• **DATA SHOWN**:
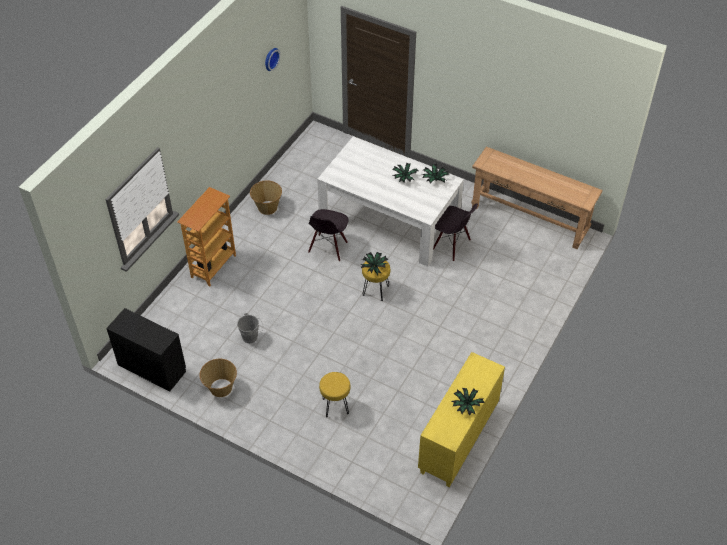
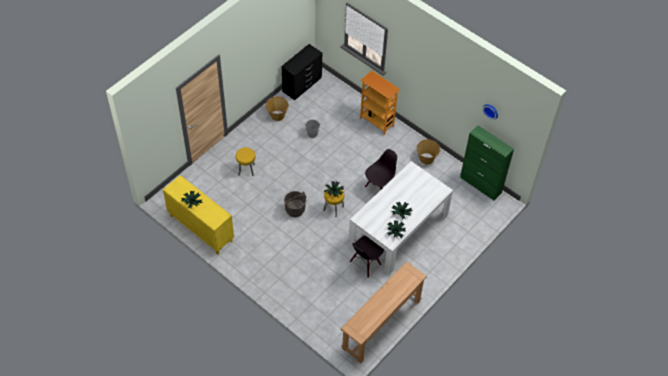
camera: 100 degrees right, 5 degrees up
black chair [308,209,349,262] -> black chair turned 105 degrees clockwise [365,149,397,190]
none -> grey bucket [284,191,306,217]
none -> green cabinet [460,125,514,200]

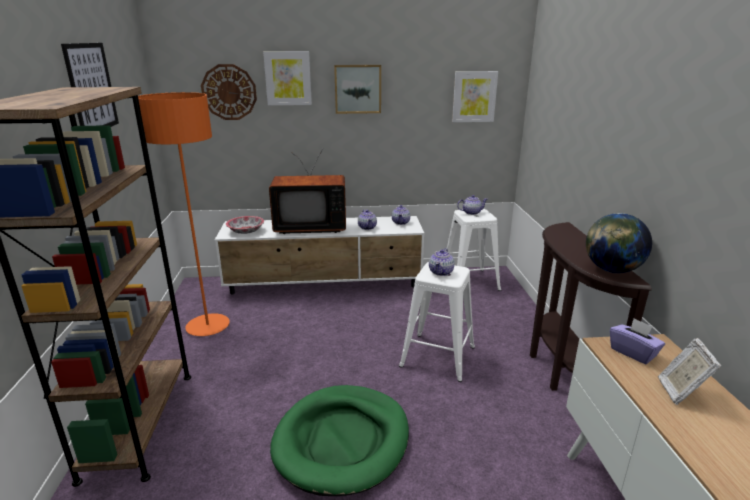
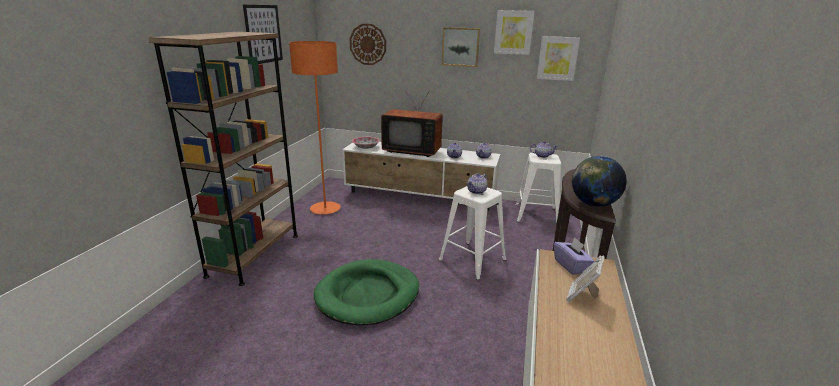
camera: 20 degrees right, 0 degrees up
picture [263,51,312,105] -> picture moved to [494,10,535,55]

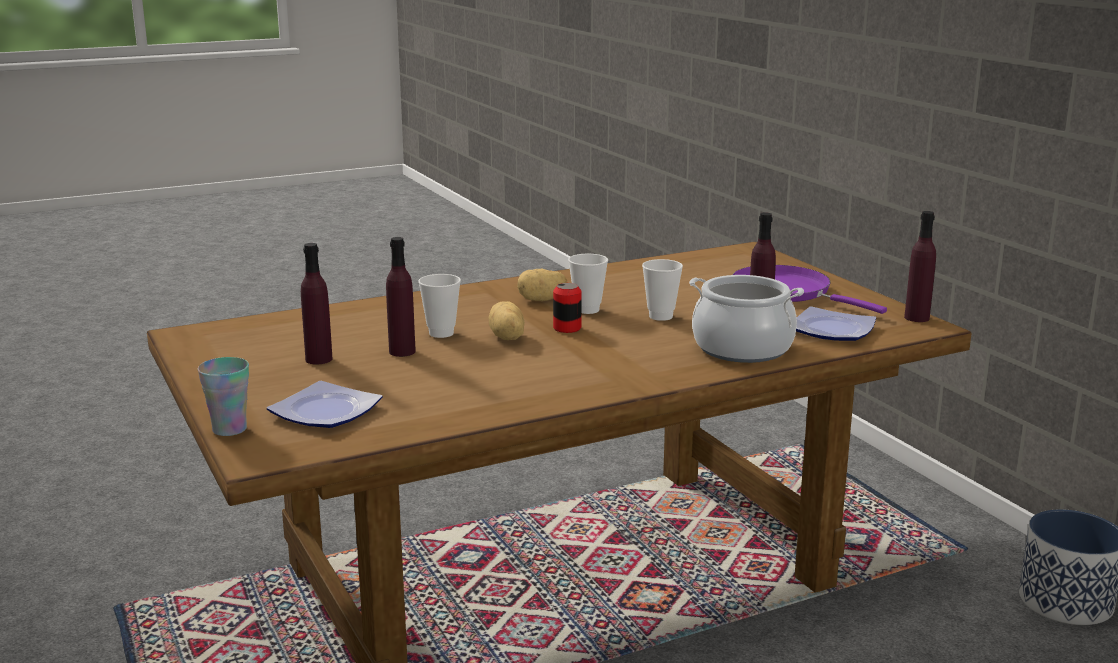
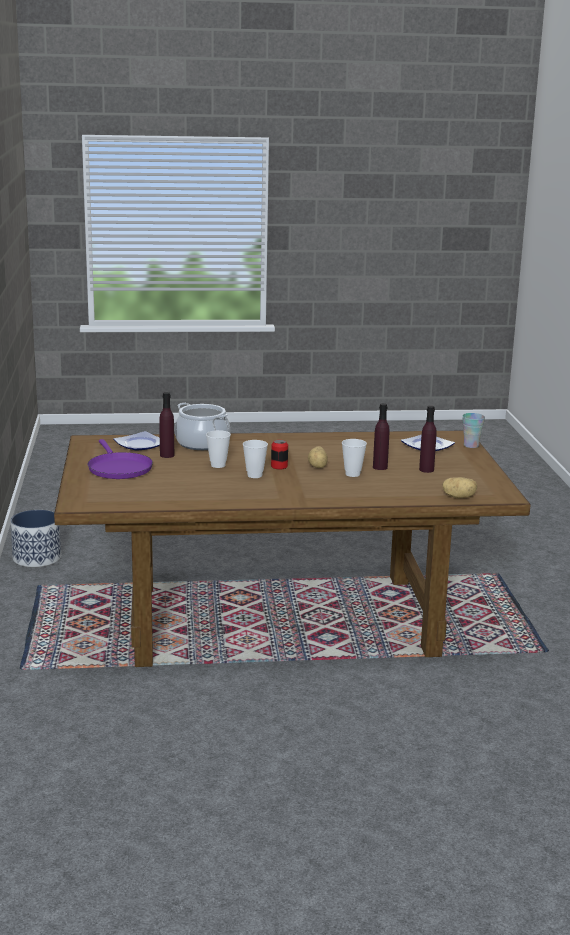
camera: 160 degrees left, 0 degrees up
potato [517,269,567,301] -> potato moved to [442,477,477,498]
purple bottle [904,211,936,322] -> none

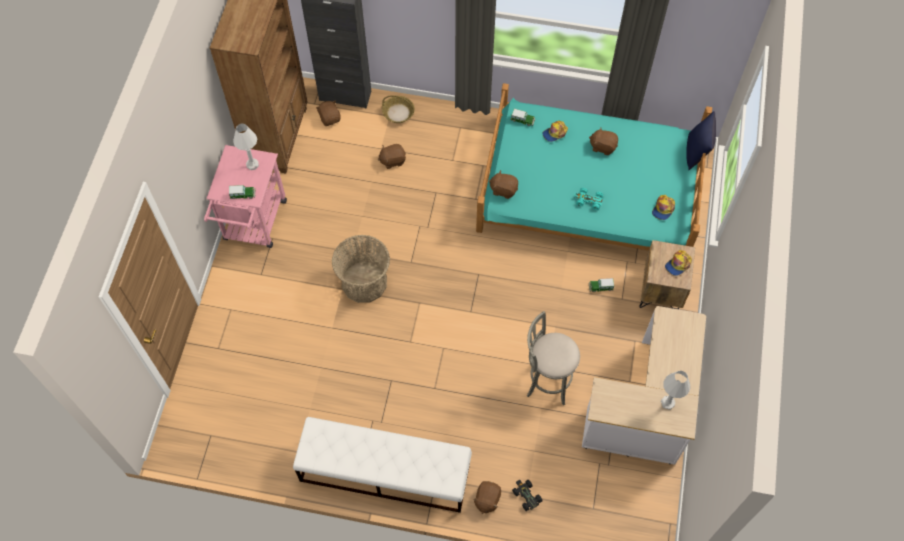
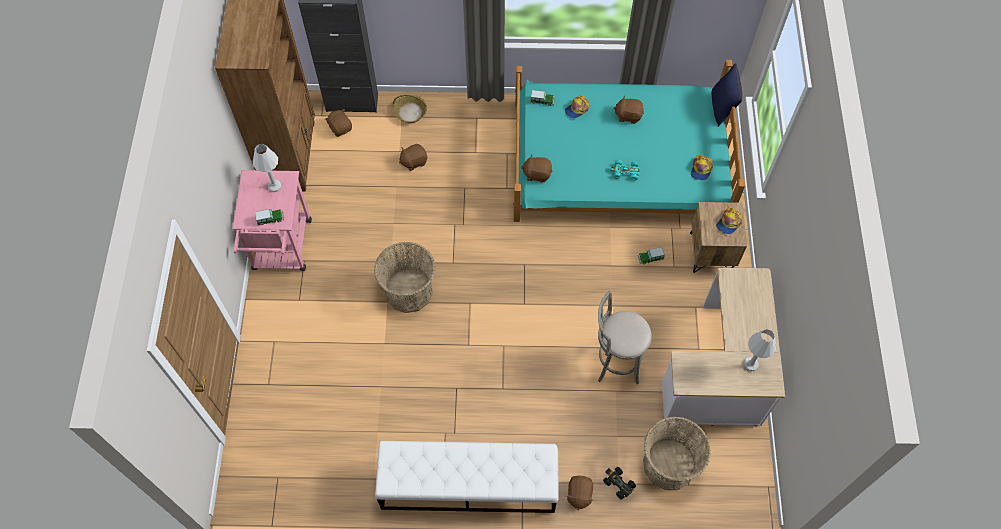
camera: 10 degrees left, 0 degrees up
none -> basket [643,416,711,490]

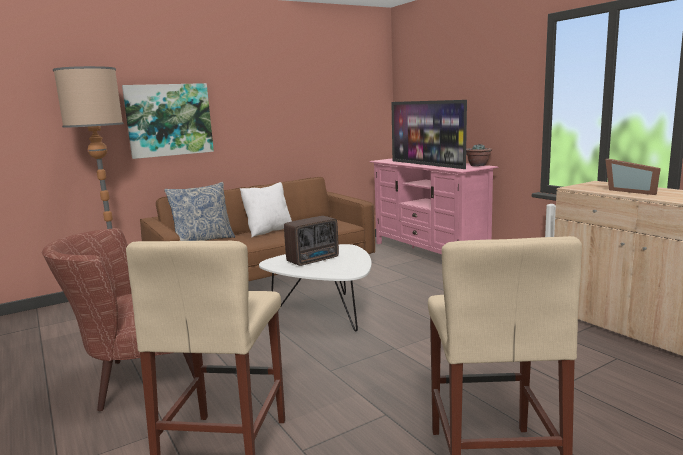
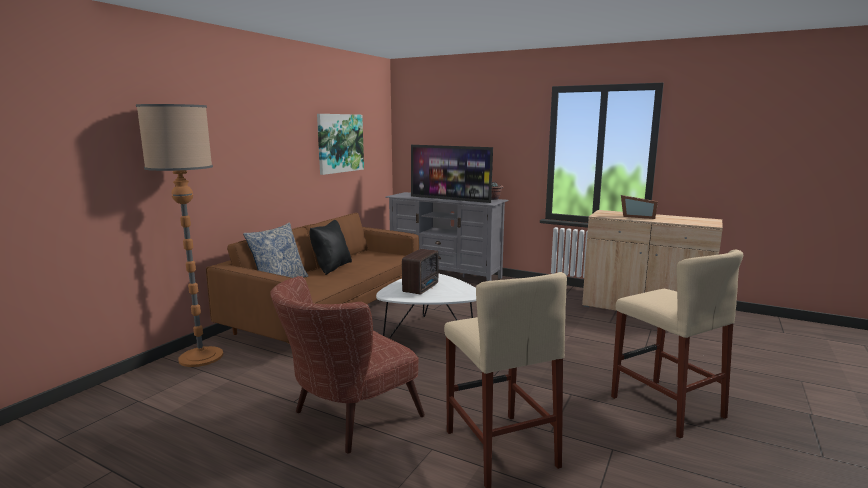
camera: 30 degrees left, 0 degrees up
picture [122,83,214,159] -> picture moved to [317,114,364,175]
white pillow [240,182,292,238] -> black pillow [309,220,352,275]
pink tv stand [370,158,499,254] -> grey tv stand [385,192,509,281]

• **ACTIVITY**: Print the complete listing exactly, apart from any pictures.

• **EXERCISE OUTPUT**:
camera: 100 degrees right, 5 degrees up
black chair [308,209,349,262] -> black chair turned 105 degrees clockwise [365,149,397,190]
none -> grey bucket [284,191,306,217]
none -> green cabinet [460,125,514,200]

camera: 20 degrees right, 0 degrees up
picture [263,51,312,105] -> picture moved to [494,10,535,55]

camera: 160 degrees left, 0 degrees up
potato [517,269,567,301] -> potato moved to [442,477,477,498]
purple bottle [904,211,936,322] -> none

camera: 10 degrees left, 0 degrees up
none -> basket [643,416,711,490]

camera: 30 degrees left, 0 degrees up
picture [122,83,214,159] -> picture moved to [317,114,364,175]
white pillow [240,182,292,238] -> black pillow [309,220,352,275]
pink tv stand [370,158,499,254] -> grey tv stand [385,192,509,281]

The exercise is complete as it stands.